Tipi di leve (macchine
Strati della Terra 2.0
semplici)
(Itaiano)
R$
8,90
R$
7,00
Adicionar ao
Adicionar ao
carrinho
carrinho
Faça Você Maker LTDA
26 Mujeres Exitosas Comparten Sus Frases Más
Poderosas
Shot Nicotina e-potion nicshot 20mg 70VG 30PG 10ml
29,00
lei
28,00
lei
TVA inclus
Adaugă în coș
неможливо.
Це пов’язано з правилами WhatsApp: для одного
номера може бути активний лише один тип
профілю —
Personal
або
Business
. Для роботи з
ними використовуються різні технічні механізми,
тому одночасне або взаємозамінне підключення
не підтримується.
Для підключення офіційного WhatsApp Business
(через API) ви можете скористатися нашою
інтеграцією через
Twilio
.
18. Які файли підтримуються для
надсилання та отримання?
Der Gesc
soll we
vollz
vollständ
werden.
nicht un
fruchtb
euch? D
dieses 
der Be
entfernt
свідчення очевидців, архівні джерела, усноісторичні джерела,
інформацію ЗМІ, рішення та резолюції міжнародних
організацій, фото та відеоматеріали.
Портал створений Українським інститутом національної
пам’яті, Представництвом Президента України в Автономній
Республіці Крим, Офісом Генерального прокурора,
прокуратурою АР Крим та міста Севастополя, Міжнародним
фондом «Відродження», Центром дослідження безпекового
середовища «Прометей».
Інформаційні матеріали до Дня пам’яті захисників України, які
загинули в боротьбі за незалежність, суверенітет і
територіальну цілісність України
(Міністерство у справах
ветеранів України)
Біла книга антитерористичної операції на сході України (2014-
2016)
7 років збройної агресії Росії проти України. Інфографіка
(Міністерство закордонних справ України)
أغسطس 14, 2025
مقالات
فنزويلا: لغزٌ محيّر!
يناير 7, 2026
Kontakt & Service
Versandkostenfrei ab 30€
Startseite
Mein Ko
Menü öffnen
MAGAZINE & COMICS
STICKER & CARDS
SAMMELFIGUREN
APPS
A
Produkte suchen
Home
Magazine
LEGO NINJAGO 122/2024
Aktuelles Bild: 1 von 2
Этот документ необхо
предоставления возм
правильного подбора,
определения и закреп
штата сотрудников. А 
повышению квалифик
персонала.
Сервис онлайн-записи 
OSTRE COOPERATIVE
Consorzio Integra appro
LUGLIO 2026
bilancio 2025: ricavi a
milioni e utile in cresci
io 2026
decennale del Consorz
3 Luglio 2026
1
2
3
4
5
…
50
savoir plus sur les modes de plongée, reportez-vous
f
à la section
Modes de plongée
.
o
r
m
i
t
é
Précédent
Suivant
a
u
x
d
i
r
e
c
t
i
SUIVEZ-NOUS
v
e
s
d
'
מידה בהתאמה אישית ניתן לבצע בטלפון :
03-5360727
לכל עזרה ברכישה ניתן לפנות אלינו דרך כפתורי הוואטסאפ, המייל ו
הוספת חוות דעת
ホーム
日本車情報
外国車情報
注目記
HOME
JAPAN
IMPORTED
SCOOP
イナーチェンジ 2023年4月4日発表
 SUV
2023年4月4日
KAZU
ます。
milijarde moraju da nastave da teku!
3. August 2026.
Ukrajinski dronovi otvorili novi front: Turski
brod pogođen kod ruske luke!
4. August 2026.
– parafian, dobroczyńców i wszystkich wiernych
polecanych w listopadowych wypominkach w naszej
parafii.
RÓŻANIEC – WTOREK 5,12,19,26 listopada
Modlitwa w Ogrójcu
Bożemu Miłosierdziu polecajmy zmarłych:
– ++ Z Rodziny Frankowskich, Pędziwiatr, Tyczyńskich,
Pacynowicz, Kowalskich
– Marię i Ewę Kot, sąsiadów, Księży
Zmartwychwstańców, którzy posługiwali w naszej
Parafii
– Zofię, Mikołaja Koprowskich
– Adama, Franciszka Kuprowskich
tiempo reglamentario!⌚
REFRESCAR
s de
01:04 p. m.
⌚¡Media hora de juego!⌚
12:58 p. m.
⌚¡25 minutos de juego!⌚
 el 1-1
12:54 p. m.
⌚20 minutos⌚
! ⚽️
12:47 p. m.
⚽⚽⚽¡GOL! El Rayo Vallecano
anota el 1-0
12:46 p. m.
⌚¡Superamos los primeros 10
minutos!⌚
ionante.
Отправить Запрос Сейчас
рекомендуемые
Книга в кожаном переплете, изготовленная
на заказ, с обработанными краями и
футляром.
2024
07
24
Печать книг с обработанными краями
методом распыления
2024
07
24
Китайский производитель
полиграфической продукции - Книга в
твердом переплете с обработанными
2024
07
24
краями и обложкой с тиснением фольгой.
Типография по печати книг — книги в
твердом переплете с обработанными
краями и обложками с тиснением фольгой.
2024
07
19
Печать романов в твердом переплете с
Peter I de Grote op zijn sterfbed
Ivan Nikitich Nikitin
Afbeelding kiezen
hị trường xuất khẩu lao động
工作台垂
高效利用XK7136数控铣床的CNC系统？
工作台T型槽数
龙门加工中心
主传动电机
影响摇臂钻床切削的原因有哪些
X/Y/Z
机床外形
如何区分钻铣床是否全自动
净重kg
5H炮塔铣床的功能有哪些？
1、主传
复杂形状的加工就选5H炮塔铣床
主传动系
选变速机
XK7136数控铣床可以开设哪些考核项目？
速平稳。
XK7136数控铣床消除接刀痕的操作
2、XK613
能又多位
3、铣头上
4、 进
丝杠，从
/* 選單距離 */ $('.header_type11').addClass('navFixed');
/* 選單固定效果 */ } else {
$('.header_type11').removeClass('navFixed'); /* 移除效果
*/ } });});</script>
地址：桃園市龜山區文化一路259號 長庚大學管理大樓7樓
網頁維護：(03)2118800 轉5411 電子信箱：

+++

*Exercise aim*. Print the entire set of records again, exactly.

*Response to this exercise*.
Tipi di leve (macchine
Strati della Terra 2.0
semplici)
(Itaiano)
R$
8,90
R$
7,00
Adicionar ao
Adicionar ao
carrinho
carrinho
Faça Você Maker LTDA
26 Mujeres Exitosas Comparten Sus Frases Más
Poderosas
Shot Nicotina e-potion nicshot 20mg 70VG 30PG 10ml
29,00
lei
28,00
lei
TVA inclus
Adaugă în coș
неможливо.
Це пов’язано з правилами WhatsApp: для одного
номера може бути активний лише один тип
профілю —
Personal
або
Business
. Для роботи з
ними використовуються різні технічні механізми,
тому одночасне або взаємозамінне підключення
не підтримується.
Для підключення офіційного WhatsApp Business
(через API) ви можете скористатися нашою
інтеграцією через
Twilio
.
18. Які файли підтримуються для
надсилання та отримання?
Der Gesc
soll we
vollz
vollständ
werden.
nicht un
fruchtb
euch? D
dieses 
der Be
entfernt
свідчення очевидців, архівні джерела, усноісторичні джерела,
інформацію ЗМІ, рішення та резолюції міжнародних
організацій, фото та відеоматеріали.
Портал створений Українським інститутом національної
пам’яті, Представництвом Президента України в Автономній
Республіці Крим, Офісом Генерального прокурора,
прокуратурою АР Крим та міста Севастополя, Міжнародним
фондом «Відродження», Центром дослідження безпекового
середовища «Прометей».
Інформаційні матеріали до Дня пам’яті захисників України, які
загинули в боротьбі за незалежність, суверенітет і
територіальну цілісність України
(Міністерство у справах
ветеранів України)
Біла книга антитерористичної операції на сході України (2014-
2016)
7 років збройної агресії Росії проти України. Інфографіка
(Міністерство закордонних справ України)
أغسطس 14, 2025
مقالات
فنزويلا: لغزٌ محيّر!
يناير 7, 2026
Kontakt & Service
Versandkostenfrei ab 30€
Startseite
Mein Ko
Menü öffnen
MAGAZINE & COMICS
STICKER & CARDS
SAMMELFIGUREN
APPS
A
Produkte suchen
Home
Magazine
LEGO NINJAGO 122/2024
Aktuelles Bild: 1 von 2
Этот документ необхо
предоставления возм
правильного подбора,
определения и закреп
штата сотрудников. А 
повышению квалифик
персонала.
Сервис онлайн-записи 
OSTRE COOPERATIVE
Consorzio Integra appro
LUGLIO 2026
bilancio 2025: ricavi a
milioni e utile in cresci
io 2026
decennale del Consorz
3 Luglio 2026
1
2
3
4
5
…
50
savoir plus sur les modes de plongée, reportez-vous
f
à la section
Modes de plongée
.
o
r
m
i
t
é
Précédent
Suivant
a
u
x
d
i
r
e
c
t
i
SUIVEZ-NOUS
v
e
s
d
'
מידה בהתאמה אישית ניתן לבצע בטלפון :
03-5360727
לכל עזרה ברכישה ניתן לפנות אלינו דרך כפתורי הוואטסאפ, המייל ו
הוספת חוות דעת
ホーム
日本車情報
外国車情報
注目記
HOME
JAPAN
IMPORTED
SCOOP
イナーチェンジ 2023年4月4日発表
 SUV
2023年4月4日
KAZU
ます。
milijarde moraju da nastave da teku!
3. August 2026.
Ukrajinski dronovi otvorili novi front: Turski
brod pogođen kod ruske luke!
4. August 2026.
– parafian, dobroczyńców i wszystkich wiernych
polecanych w listopadowych wypominkach w naszej
parafii.
RÓŻANIEC – WTOREK 5,12,19,26 listopada
Modlitwa w Ogrójcu
Bożemu Miłosierdziu polecajmy zmarłych:
– ++ Z Rodziny Frankowskich, Pędziwiatr, Tyczyńskich,
Pacynowicz, Kowalskich
– Marię i Ewę Kot, sąsiadów, Księży
Zmartwychwstańców, którzy posługiwali w naszej
Parafii
– Zofię, Mikołaja Koprowskich
– Adama, Franciszka Kuprowskich
tiempo reglamentario!⌚
REFRESCAR
s de
01:04 p. m.
⌚¡Media hora de juego!⌚
12:58 p. m.
⌚¡25 minutos de juego!⌚
 el 1-1
12:54 p. m.
⌚20 minutos⌚
! ⚽️
12:47 p. m.
⚽⚽⚽¡GOL! El Rayo Vallecano
anota el 1-0
12:46 p. m.
⌚¡Superamos los primeros 10
minutos!⌚
ionante.
Отправить Запрос Сейчас
рекомендуемые
Книга в кожаном переплете, изготовленная
на заказ, с обработанными краями и
футляром.
2024
07
24
Печать книг с обработанными краями
методом распыления
2024
07
24
Китайский производитель
полиграфической продукции - Книга в
твердом переплете с обработанными
2024
07
24
краями и обложкой с тиснением фольгой.
Типография по печати книг — книги в
твердом переплете с обработанными
краями и обложками с тиснением фольгой.
2024
07
19
Печать романов в твердом переплете с
Peter I de Grote op zijn sterfbed
Ivan Nikitich Nikitin
Afbeelding kiezen
hị trường xuất khẩu lao động
工作台垂
高效利用XK7136数控铣床的CNC系统？
工作台T型槽数
龙门加工中心
主传动电机
影响摇臂钻床切削的原因有哪些
X/Y/Z
机床外形
如何区分钻铣床是否全自动
净重kg
5H炮塔铣床的功能有哪些？
1、主传
复杂形状的加工就选5H炮塔铣床
主传动系
选变速机
XK7136数控铣床可以开设哪些考核项目？
速平稳。
XK7136数控铣床消除接刀痕的操作
2、XK613
能又多位
3、铣头上
4、 进
丝杠，从
/* 選單距離 */ $('.header_type11').addClass('navFixed');
/* 選單固定效果 */ } else {
$('.header_type11').removeClass('navFixed'); /* 移除效果
*/ } });});</script>
地址：桃園市龜山區文化一路259號 長庚大學管理大樓7樓
網頁維護：(03)2118800 轉5411 電子信箱：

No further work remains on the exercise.